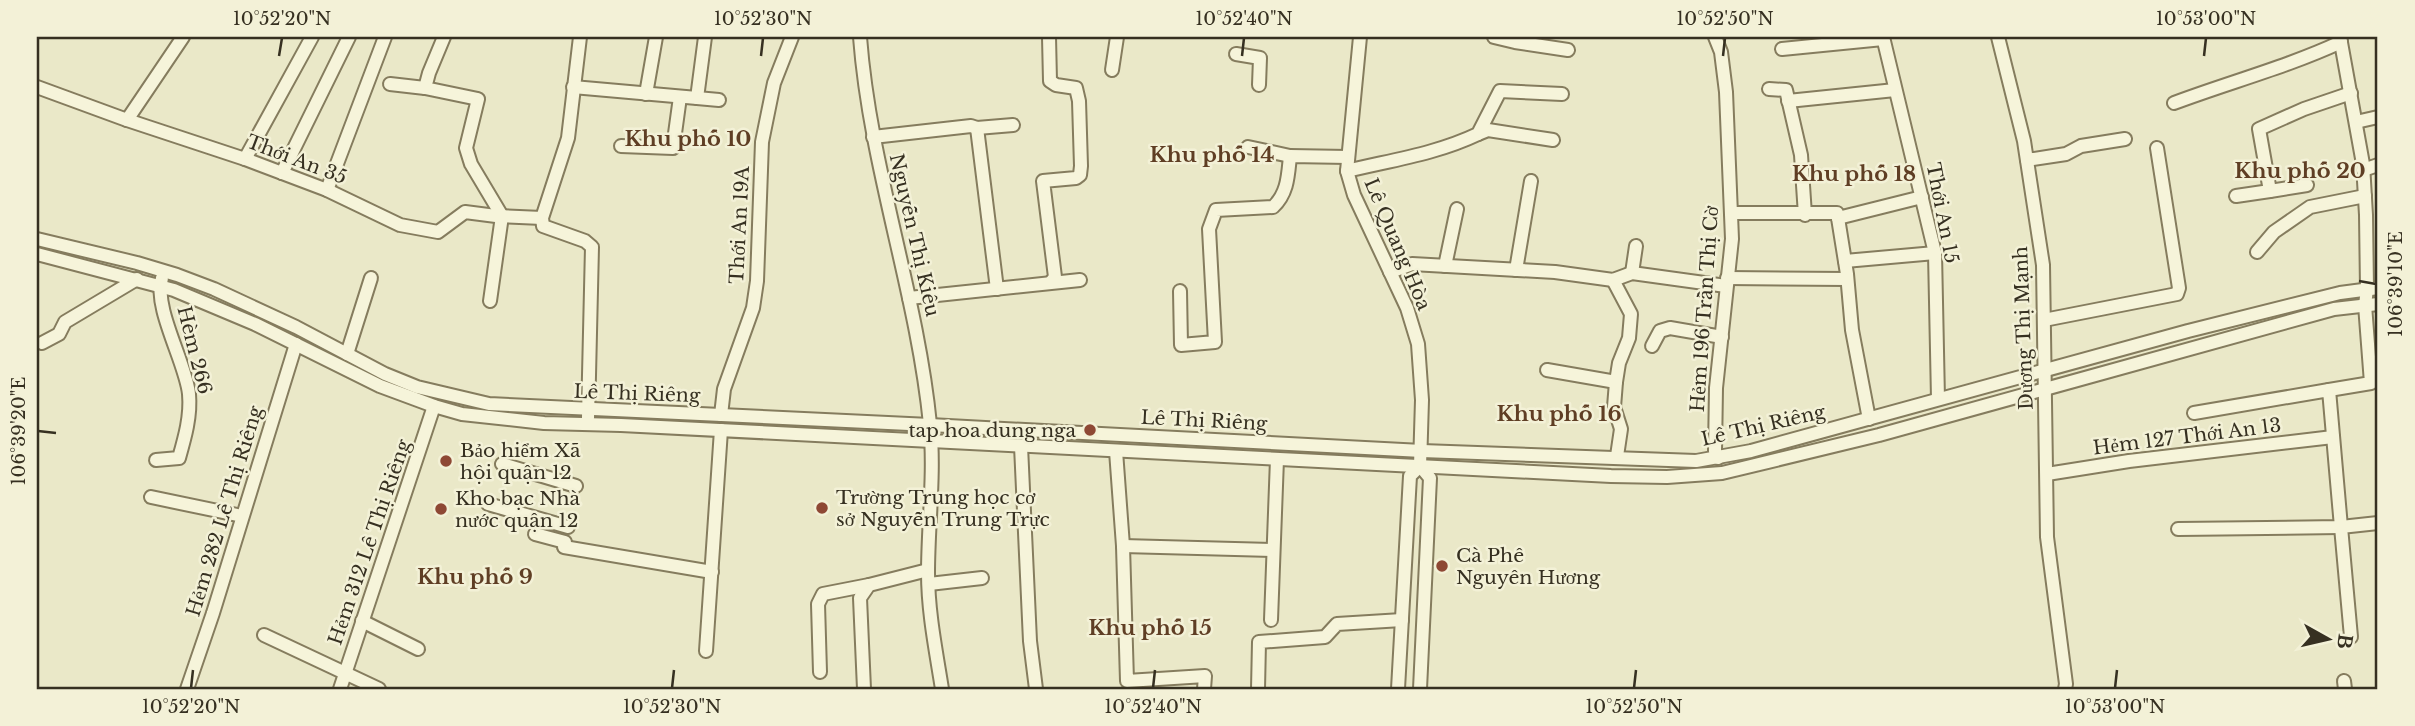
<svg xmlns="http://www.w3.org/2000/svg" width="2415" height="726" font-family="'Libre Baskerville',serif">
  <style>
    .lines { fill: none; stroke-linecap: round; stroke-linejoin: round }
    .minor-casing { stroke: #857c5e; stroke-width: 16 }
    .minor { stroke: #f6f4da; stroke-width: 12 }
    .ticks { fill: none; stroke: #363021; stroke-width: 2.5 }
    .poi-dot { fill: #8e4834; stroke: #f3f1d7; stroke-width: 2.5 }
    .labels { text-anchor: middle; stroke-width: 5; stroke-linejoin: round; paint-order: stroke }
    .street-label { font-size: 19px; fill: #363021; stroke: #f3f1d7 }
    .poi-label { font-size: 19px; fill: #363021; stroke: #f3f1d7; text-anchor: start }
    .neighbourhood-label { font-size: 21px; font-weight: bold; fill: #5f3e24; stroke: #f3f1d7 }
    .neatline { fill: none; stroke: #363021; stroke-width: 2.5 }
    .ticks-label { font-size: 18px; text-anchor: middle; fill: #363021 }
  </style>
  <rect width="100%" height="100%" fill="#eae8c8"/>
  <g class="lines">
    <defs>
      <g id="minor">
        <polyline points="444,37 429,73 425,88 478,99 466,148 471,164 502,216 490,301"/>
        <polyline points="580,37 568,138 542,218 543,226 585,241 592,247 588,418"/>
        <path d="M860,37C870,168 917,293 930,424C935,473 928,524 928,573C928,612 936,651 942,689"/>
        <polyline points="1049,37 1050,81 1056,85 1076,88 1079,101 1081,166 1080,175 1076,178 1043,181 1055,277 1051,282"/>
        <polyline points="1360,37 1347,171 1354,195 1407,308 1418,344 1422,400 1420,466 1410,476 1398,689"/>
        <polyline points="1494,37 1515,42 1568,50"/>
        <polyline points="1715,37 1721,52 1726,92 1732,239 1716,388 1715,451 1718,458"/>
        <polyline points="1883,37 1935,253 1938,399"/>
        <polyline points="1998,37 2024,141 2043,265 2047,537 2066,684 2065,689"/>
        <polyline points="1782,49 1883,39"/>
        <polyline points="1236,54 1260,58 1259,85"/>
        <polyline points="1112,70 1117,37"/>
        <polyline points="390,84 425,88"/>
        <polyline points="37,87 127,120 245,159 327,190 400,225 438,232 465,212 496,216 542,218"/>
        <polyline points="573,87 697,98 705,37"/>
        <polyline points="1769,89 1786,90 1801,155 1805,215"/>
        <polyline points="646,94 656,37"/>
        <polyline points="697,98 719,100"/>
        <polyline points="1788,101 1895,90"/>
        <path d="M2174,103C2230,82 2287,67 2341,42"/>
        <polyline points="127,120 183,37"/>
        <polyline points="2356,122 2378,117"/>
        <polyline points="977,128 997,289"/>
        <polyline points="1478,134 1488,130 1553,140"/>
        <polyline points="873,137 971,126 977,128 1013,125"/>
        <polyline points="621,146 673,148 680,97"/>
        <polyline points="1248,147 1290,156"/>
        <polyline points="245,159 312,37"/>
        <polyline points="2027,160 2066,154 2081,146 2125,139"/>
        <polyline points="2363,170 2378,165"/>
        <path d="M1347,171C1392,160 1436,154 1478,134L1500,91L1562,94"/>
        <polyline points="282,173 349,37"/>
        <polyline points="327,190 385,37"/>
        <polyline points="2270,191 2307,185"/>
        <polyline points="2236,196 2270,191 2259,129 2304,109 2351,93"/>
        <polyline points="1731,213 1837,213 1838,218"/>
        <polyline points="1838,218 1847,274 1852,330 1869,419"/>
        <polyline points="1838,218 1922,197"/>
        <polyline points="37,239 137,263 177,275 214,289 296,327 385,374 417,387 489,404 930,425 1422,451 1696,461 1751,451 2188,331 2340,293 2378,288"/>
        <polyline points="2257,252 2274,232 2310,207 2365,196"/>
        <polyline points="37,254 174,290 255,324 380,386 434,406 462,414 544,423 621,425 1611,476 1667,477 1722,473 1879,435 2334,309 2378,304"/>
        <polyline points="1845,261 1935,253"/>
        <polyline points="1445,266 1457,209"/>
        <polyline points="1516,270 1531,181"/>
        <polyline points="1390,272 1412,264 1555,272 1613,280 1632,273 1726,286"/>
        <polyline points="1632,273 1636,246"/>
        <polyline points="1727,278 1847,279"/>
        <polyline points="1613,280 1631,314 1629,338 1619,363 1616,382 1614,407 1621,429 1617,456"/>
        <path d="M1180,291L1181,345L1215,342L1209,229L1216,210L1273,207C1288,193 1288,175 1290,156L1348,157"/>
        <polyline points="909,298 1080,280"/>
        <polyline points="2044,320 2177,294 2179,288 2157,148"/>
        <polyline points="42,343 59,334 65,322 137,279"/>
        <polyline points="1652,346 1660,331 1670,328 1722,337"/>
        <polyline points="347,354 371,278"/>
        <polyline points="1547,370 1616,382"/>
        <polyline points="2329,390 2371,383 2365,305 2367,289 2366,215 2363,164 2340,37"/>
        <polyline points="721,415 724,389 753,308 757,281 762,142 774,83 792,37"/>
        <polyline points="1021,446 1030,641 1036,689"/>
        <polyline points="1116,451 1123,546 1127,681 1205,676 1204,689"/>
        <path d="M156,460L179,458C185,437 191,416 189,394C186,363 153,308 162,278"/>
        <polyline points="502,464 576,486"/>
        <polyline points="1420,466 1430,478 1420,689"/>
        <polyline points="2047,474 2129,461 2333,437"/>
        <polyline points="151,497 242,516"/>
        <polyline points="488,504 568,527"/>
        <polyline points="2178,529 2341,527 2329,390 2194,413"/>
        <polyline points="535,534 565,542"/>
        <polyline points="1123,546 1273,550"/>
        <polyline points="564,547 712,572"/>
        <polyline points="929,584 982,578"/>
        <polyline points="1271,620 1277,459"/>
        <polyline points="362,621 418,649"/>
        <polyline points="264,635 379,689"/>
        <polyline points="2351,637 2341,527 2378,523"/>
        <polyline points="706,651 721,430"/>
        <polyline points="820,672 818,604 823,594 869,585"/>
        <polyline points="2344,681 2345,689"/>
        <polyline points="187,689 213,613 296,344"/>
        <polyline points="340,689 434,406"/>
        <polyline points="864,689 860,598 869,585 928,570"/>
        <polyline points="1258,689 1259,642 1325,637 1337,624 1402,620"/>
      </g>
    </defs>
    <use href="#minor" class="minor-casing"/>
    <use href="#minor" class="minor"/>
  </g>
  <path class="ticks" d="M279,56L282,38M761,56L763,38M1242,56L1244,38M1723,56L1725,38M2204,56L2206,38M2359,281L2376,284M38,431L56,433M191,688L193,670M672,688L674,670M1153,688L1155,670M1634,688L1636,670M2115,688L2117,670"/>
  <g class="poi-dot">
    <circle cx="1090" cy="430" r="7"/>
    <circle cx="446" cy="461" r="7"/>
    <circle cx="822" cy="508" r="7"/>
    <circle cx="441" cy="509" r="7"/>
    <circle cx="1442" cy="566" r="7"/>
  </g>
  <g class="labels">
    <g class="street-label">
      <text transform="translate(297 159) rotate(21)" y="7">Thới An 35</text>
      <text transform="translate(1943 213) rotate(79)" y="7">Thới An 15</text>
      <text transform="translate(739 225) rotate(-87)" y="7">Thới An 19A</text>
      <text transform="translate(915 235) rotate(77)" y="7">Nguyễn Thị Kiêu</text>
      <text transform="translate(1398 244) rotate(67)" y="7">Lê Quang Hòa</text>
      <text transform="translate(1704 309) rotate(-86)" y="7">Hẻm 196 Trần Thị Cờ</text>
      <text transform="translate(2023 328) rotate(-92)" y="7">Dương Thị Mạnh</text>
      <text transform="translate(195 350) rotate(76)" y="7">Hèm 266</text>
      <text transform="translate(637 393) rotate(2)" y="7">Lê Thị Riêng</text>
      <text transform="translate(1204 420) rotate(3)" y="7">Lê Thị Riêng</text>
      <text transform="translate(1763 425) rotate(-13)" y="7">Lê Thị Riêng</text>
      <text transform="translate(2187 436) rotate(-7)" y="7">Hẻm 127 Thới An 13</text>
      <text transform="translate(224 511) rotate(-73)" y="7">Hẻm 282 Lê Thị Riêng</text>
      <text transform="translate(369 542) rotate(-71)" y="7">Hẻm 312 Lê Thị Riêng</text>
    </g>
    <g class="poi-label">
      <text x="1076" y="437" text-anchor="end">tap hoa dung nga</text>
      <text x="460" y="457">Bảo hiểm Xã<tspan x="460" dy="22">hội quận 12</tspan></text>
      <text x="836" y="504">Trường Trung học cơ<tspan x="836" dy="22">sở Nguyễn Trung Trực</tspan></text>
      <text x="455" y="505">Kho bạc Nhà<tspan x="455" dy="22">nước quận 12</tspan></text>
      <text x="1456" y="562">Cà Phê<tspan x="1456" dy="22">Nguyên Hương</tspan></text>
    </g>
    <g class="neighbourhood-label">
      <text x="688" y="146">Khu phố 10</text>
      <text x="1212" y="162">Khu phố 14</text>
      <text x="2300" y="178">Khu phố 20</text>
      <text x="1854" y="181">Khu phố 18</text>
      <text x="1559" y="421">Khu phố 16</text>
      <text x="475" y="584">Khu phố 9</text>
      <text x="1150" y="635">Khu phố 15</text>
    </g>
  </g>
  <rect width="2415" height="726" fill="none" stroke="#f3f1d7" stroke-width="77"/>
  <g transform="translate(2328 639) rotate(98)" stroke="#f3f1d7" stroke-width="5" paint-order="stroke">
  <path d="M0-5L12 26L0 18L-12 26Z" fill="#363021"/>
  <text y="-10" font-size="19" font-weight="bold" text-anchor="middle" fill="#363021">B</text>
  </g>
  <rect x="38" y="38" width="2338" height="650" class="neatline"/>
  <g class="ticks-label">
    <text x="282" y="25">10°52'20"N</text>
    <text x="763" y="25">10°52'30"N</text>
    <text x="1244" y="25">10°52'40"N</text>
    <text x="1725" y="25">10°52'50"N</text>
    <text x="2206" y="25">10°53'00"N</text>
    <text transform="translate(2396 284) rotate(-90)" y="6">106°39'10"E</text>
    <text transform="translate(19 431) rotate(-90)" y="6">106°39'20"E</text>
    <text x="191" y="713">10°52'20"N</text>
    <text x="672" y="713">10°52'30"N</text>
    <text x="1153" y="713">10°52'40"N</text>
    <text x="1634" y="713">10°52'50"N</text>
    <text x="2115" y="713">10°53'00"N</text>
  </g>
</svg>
::::
> **Instructions to follow**:
Look through the entries above. Extract each line with the word "lines".

> **Result below**:
    .lines { fill: none; stroke-linecap: round; stroke-linejoin: round }
  <g class="lines">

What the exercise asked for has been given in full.